Ambrosia Fortuna presents "Eravamo notte, ora siamo giorno" An exhibition at the PAC in Milan

Orgoglio Porta Venezia Milano, in collaboration with the PAC - Padiglione d’Arte Contemporanea, presents We Were Night, Now We Are Day, a solo exhibition by Ambrosia Fortuna curated by Sabato De Sarno.

An exhibition between identity, community and LGBTQIA+ visibility

Included in the cultural program of Orgoglio Porta Venezia Milano – the widespread project now in its fourth edition that enhances the district as a symbol of inclusion, freedom and representation of LGBTQIA+ communities – the exhibition takes shape as a space of presence, relationship and visibility. An exhibition intervention spanning over ten years of images collected by Ambrosia Fortuna between Milan and Naples, presented today for the first time in a museum context.

Orgoglio Porta Venezia Milano and culture as an open platform

Born to foster dialogue between culture, identity and urban space, Orgoglio Porta Venezia Milano transforms the district every year into an open platform dedicated to individual expression, rights and the plurality of contemporary languages. In this context, We Were Night, Now We Are Day emerges as a project capable of restoring dignity, intimacy and complexity to queer and trans experiences, through an internal and deeply lived perspective.

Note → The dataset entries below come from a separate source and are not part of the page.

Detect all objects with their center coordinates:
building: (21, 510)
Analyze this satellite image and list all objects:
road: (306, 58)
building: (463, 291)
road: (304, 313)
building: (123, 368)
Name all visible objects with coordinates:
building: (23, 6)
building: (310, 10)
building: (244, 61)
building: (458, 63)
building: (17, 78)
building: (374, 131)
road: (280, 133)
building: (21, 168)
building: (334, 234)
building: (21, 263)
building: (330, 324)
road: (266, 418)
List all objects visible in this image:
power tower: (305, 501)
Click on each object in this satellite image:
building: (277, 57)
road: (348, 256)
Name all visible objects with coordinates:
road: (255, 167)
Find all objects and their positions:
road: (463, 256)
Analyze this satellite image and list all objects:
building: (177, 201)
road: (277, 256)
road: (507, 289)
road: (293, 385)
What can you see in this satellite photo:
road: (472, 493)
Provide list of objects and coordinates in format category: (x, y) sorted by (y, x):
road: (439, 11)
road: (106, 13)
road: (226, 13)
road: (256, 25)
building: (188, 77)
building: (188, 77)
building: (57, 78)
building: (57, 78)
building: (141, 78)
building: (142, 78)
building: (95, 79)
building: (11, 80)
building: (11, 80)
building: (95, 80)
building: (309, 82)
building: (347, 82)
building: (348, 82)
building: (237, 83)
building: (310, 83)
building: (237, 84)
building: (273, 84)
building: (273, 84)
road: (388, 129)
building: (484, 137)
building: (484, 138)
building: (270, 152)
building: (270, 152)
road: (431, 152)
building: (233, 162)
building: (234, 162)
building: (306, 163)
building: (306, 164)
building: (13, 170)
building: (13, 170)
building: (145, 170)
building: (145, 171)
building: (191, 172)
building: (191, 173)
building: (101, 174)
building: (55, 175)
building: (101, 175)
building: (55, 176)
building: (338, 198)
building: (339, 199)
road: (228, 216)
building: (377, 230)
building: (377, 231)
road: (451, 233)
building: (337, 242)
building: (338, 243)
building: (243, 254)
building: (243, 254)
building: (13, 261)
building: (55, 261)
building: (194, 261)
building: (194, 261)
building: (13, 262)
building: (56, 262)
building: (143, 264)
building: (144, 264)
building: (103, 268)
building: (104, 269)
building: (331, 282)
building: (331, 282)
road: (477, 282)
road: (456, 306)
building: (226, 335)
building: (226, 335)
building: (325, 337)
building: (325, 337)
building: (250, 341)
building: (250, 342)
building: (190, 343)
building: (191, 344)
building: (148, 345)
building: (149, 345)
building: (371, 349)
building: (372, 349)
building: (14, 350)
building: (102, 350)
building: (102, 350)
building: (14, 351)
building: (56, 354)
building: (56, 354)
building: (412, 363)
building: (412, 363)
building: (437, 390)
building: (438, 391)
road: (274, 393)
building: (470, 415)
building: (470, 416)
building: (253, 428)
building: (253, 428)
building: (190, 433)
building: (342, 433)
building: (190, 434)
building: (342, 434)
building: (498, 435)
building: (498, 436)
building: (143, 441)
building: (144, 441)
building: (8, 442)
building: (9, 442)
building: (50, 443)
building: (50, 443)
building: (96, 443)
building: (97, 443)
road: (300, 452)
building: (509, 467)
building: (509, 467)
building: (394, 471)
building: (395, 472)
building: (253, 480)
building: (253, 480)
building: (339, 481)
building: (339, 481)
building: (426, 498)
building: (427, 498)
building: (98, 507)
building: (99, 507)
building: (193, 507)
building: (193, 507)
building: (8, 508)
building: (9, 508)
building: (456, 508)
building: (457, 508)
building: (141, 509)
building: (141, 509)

The emotional and political archive of Ambrosia Fortuna

The exhibition is built around a body of photographs and videos created by Ambrosia Fortuna over ten years ago. The work is not framed within a narrative dimension nor a memory device: the images are treated as active elements, capable of generating a direct relationship with the viewer. The time that runs through them is not retrospective, but operative; what emerges is not the reconstruction of a moment, but its permanence. Ambrosia Fortuna builds an emotional and political archive composed of portraits, everyday fragments, waiting rooms, dressing rooms, confessions and intimate relationships developed within the Italian queer scene. This is not external documentation, but shared testimony, born inside a first-person lived community. The portrayed subjects – performers, friends, lovers, sisters – inhabit the image with the naturalness of those who feel recognized and safe.

The curatorial project by Sabato De Sarno

The curatorial intervention by Sabato De Sarno focuses on defining a context rather than constructing an interpretative reading. The exhibition does not impose directions, does not build hierarchies, does not translate the images into a single narrative. Instead, it establishes a condition of visibility, allowing the works to maintain their autonomy and complexity. “The exhibition does not interpret. It exposes,” he states. “For the second year I am collaborating with Orgoglio Porta Venezia Milano, a project with which I deeply share values of freedom, inclusion and the appreciation of diversity. Today more than ever it is important to continue creating opportunities for dialogue, presence and participation, giving voice to different experiences and perspectives. For this reason, the project is developed together with PAC and Levi’s, with whom I share a common sensitivity towards culture as a tool capable of generating listening, exchange and new readings of the present. Through this exhibition, my aim is to build an open space where identities and experiences can meet, recognize each other and engage in dialogue. Speaking about activism is important, but today it is even more necessary to create real contexts: places, connections and conversations capable of bringing different worlds into relation. I deeply believe in the value of a cultural space accessible to everyone, where people can feel welcomed, represented and part of a community.”

A threshold between night and day

The exhibition path unfolds as an open field, where different elements coexist without being reduced to synthesis, and where the gaze is required to take a position without mediation. The title, We Were Night, Now We Are Day, does not describe a linear transformation. It indicates a continuous threshold between states, times and possibilities of existence: a passage that does not erase what has been, but makes it visible. The exhibition is promoted by the Municipality of Milan – Culture and produced by PAC Padiglione d’Arte Contemporanea with Wunderplace Studio, in collaboration with Orgoglio Porta Venezia Milano. Levi’s supports the project, reaffirming its long-standing commitment to the LGBTQIA+ community.